## [What you need to do]
Restate the listing below word for word, pictures excluded.

## [Provided data]
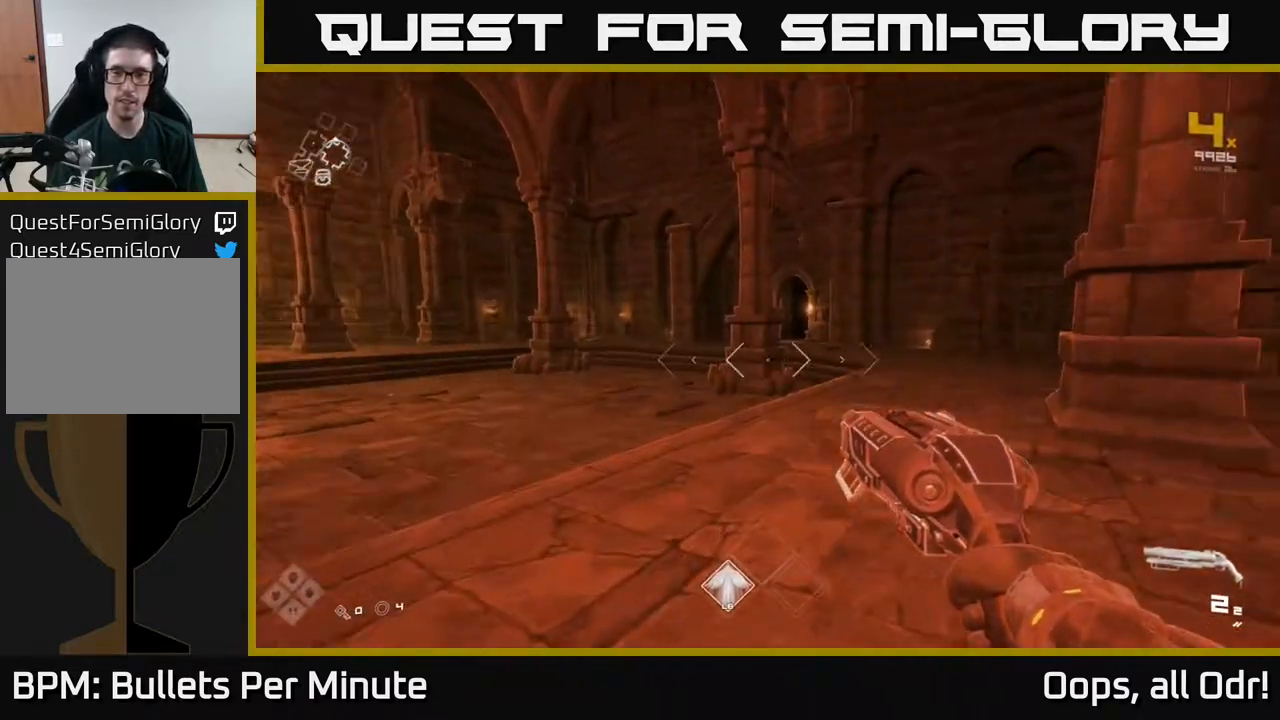
{"buttons": [], "left_stick": "up", "right_stick": "center", "events": [[83, "right_stick", "center"], [133, "left_stick", "up"]]}
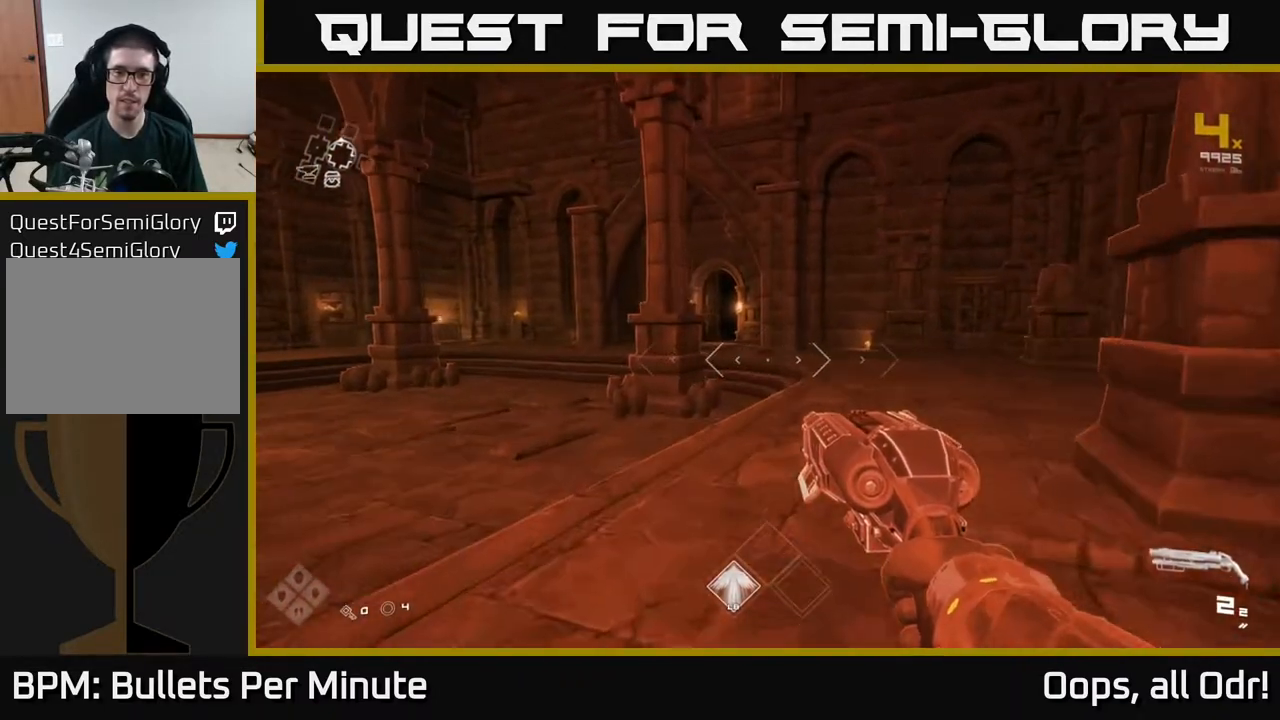
{"buttons": [], "left_stick": "up-right", "right_stick": "center", "events": [[350, "left_stick", "up-right"]]}
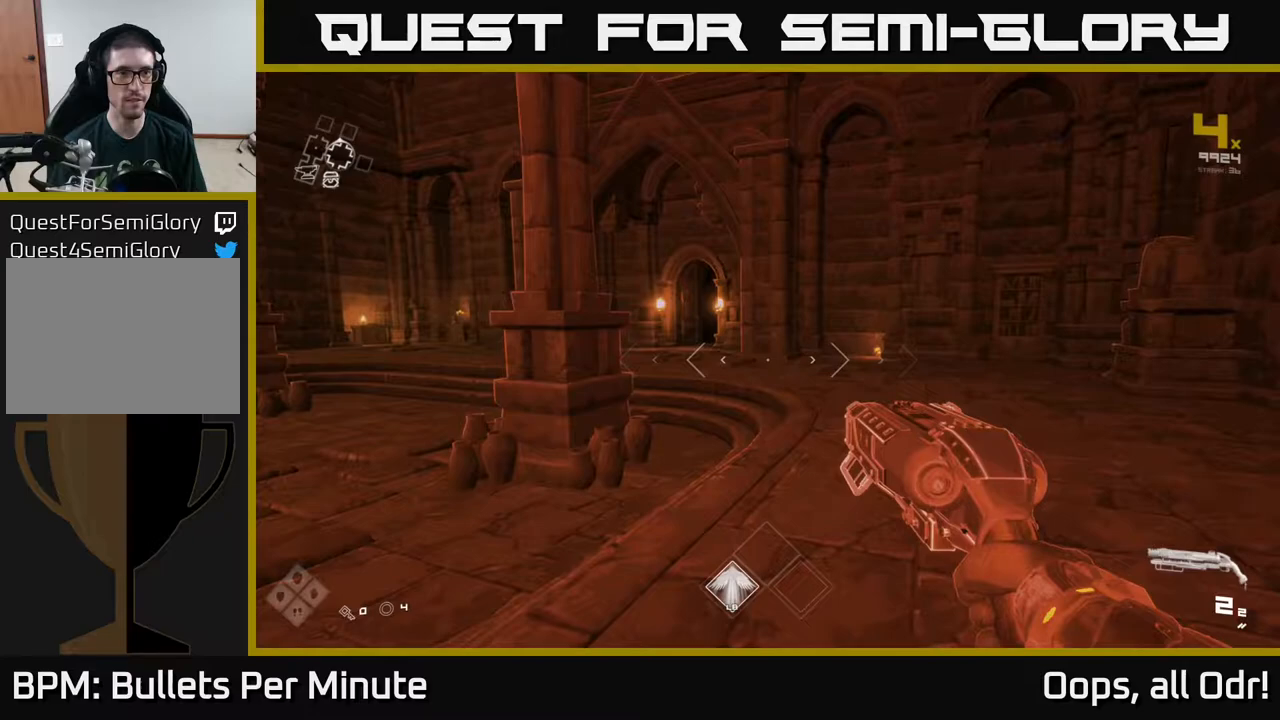
{"buttons": ["L1"], "left_stick": "up", "right_stick": "center", "events": [[50, "left_stick", "up"], [100, "right_stick", "left"], [183, "L1", "down"], [200, "right_stick", "center"]]}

## [Answer to the exercise]
{"buttons": [], "left_stick": "up", "right_stick": "center", "events": [[83, "right_stick", "center"], [133, "left_stick", "up"]]}
{"buttons": [], "left_stick": "up-right", "right_stick": "center", "events": [[350, "left_stick", "up-right"]]}
{"buttons": ["L1"], "left_stick": "up", "right_stick": "center", "events": [[50, "left_stick", "up"], [100, "right_stick", "left"], [183, "L1", "down"], [200, "right_stick", "center"]]}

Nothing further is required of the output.